WHAT THE TASK ASKS> Format every line of the material as a numbered list, omitting blank lines.

THE DATA>
☆ ☆ ☆ ☆

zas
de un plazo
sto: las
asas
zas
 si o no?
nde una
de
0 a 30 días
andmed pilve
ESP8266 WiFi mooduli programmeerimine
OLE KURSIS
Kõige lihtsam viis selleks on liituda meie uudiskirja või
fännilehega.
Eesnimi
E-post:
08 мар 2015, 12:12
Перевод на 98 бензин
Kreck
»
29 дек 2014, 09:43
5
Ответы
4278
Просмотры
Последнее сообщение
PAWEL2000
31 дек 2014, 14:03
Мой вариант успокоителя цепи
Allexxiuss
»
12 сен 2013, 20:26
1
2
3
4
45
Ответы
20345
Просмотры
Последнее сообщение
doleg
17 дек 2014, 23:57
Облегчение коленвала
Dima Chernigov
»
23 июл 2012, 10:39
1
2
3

☆ ☆ ☆ ☆

ANSWER AREA>
1. zas
2. de un plazo
3. sto: las
4. asas
5. zas
6.  si o no?
7. nde una
8. de
9. 0 a 30 días
10. andmed pilve
11. ESP8266 WiFi mooduli programmeerimine
12. OLE KURSIS
13. Kõige lihtsam viis selleks on liituda meie uudiskirja või
14. fännilehega.
15. Eesnimi
16. E-post:
17. 08 мар 2015, 12:12
18. Перевод на 98 бензин
19. Kreck
20. »
21. 29 дек 2014, 09:43
22. 5
23. Ответы
24. 4278
25. Просмотры
26. Последнее сообщение
27. PAWEL2000
28. 31 дек 2014, 14:03
29. Мой вариант успокоителя цепи
30. Allexxiuss
31. »
32. 12 сен 2013, 20:26
33. 1
34. 2
35. 3
36. 4
37. 45
38. Ответы
39. 20345
40. Просмотры
41. Последнее сообщение
42. doleg
43. 17 дек 2014, 23:57
44. Облегчение коленвала
45. Dima Chernigov
46. »
47. 23 июл 2012, 10:39
48. 1
49. 2
50. 3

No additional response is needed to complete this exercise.